• **What you have to do**
Extract from the listing below, word for word, the lines running from the line with "collector number: 22507" up to and including the line with "state / province: Cauca".

================

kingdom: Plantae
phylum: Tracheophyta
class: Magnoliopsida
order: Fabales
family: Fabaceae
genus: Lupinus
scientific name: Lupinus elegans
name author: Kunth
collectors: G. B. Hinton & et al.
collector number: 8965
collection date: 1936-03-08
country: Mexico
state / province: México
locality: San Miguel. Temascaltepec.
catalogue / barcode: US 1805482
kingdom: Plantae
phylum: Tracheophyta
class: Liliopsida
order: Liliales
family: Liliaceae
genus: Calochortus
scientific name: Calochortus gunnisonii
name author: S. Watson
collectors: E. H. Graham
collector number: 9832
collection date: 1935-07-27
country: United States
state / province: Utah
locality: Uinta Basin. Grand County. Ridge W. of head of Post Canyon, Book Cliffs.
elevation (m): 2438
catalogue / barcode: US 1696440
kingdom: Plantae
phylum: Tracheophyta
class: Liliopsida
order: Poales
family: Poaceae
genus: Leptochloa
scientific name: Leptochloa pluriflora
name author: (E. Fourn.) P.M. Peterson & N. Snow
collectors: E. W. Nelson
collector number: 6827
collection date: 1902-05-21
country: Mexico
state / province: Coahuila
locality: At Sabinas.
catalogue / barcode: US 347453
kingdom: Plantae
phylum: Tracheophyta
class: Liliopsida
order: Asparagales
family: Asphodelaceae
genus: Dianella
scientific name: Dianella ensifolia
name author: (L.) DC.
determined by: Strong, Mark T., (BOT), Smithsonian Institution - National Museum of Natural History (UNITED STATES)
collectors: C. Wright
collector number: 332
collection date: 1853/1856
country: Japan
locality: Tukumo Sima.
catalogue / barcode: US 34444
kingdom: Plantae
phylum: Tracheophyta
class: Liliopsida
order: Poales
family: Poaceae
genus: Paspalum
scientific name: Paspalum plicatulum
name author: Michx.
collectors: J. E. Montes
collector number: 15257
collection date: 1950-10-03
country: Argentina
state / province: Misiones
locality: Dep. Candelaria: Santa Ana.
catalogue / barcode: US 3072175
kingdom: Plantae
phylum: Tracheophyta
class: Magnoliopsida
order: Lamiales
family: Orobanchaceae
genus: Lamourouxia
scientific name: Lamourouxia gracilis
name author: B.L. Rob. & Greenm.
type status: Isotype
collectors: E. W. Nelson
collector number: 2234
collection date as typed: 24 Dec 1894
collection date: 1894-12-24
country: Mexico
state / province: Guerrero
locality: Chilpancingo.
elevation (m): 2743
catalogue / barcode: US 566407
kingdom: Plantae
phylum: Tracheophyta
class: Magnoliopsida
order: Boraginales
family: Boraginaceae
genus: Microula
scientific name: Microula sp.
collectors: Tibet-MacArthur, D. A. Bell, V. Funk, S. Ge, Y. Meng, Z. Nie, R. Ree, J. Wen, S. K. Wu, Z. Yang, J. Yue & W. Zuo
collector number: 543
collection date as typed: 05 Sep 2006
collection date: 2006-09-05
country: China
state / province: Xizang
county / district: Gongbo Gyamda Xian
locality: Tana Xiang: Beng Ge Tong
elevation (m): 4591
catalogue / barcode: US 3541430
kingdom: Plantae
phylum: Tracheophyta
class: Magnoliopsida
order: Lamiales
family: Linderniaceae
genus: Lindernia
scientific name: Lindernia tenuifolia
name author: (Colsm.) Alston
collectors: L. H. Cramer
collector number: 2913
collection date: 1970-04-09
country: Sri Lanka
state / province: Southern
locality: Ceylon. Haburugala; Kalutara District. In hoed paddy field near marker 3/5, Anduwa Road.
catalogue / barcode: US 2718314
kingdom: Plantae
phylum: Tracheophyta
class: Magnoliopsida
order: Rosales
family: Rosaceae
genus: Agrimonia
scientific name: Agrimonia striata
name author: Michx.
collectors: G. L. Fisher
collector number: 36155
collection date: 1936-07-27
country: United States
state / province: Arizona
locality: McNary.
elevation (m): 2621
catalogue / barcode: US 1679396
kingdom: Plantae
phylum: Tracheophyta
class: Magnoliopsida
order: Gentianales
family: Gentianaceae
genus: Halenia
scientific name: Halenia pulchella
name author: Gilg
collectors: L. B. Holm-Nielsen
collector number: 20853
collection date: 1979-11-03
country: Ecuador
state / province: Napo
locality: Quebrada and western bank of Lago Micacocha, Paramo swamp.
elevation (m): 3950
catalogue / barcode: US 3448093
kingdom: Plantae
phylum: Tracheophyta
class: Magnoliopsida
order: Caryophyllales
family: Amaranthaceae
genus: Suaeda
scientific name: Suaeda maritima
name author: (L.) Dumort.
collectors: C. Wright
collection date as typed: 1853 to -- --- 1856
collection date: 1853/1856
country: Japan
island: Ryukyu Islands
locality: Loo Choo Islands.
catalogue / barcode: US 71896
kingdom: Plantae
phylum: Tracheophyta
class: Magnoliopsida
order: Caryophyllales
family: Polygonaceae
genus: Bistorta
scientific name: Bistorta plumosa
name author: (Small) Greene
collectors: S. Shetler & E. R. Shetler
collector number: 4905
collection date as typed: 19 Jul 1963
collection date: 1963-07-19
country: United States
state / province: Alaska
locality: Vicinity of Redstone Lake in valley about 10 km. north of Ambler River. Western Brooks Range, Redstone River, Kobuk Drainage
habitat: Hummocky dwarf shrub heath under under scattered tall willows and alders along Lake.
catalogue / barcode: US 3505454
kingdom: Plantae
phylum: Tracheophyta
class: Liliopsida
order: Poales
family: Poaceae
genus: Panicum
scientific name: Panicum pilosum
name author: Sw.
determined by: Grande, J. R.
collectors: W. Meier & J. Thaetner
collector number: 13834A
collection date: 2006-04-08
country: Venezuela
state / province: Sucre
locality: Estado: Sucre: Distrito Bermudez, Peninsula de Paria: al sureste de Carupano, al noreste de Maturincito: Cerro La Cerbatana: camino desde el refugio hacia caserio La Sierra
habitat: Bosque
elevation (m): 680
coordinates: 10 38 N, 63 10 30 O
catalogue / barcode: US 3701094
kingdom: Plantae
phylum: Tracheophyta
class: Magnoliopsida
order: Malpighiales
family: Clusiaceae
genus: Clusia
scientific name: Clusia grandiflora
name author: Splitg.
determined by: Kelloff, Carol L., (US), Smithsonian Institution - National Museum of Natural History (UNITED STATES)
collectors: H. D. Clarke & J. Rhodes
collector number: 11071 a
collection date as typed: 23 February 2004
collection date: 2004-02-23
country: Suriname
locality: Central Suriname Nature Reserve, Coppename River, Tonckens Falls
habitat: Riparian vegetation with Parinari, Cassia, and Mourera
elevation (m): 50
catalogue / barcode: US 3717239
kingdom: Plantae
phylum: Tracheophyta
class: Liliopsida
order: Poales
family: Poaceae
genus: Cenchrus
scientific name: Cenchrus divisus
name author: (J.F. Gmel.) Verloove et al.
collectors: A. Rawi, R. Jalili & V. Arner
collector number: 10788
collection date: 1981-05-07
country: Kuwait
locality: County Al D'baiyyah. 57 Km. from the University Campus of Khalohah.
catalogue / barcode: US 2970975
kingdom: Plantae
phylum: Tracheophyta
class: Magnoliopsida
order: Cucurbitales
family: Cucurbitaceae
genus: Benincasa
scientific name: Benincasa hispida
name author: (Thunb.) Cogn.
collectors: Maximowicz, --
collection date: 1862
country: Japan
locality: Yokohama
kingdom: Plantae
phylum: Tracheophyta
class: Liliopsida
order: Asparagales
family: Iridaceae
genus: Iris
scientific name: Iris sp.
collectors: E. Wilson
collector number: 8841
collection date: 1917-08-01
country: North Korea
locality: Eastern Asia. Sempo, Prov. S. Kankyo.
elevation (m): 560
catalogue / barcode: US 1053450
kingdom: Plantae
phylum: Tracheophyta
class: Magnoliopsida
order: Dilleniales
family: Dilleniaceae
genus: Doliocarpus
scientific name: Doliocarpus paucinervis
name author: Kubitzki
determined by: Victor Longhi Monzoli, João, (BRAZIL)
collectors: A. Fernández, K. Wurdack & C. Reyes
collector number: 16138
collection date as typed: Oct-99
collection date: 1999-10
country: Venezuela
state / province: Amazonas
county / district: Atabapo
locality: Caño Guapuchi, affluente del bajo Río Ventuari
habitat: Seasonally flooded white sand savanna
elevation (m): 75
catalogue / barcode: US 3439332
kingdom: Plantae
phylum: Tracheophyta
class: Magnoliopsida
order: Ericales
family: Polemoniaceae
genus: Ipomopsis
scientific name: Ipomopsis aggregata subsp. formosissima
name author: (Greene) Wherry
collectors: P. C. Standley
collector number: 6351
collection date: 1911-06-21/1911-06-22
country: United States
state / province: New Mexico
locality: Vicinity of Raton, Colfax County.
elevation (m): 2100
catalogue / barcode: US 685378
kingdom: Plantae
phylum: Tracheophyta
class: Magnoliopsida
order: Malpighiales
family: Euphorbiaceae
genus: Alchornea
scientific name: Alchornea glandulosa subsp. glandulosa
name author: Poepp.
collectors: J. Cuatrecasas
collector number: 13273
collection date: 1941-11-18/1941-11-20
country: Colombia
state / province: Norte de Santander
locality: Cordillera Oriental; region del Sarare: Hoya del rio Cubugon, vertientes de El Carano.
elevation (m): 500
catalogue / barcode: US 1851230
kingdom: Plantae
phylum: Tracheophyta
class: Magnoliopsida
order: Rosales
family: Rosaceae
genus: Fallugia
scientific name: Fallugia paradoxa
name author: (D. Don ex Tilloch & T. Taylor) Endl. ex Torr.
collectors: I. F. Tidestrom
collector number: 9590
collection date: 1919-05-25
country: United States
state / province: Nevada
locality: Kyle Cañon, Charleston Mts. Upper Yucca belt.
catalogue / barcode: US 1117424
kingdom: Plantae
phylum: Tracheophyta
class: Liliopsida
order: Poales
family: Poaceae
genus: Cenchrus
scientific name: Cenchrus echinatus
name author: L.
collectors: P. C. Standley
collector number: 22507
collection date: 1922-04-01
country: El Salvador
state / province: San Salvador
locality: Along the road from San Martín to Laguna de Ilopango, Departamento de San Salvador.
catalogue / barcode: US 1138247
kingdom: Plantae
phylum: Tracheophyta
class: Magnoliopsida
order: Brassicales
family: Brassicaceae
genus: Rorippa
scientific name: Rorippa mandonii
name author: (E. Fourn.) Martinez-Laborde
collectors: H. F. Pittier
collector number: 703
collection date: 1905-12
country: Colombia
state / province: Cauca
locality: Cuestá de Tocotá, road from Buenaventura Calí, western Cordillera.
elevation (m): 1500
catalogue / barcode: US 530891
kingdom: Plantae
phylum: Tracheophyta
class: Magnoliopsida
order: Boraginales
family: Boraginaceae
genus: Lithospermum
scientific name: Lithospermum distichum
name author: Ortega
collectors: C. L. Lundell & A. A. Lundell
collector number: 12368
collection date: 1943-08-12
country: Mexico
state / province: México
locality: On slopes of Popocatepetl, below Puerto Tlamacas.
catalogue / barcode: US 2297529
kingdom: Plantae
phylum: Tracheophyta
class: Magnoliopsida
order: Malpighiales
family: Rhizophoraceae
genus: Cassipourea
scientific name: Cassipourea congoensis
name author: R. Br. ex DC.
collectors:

================

• **Reply to the task**
collector number: 22507
collection date: 1922-04-01
country: El Salvador
state / province: San Salvador
locality: Along the road from San Martín to Laguna de Ilopango, Departamento de San Salvador.
catalogue / barcode: US 1138247
kingdom: Plantae
phylum: Tracheophyta
class: Magnoliopsida
order: Brassicales
family: Brassicaceae
genus: Rorippa
scientific name: Rorippa mandonii
name author: (E. Fourn.) Martinez-Laborde
collectors: H. F. Pittier
collector number: 703
collection date: 1905-12
country: Colombia
state / province: Cauca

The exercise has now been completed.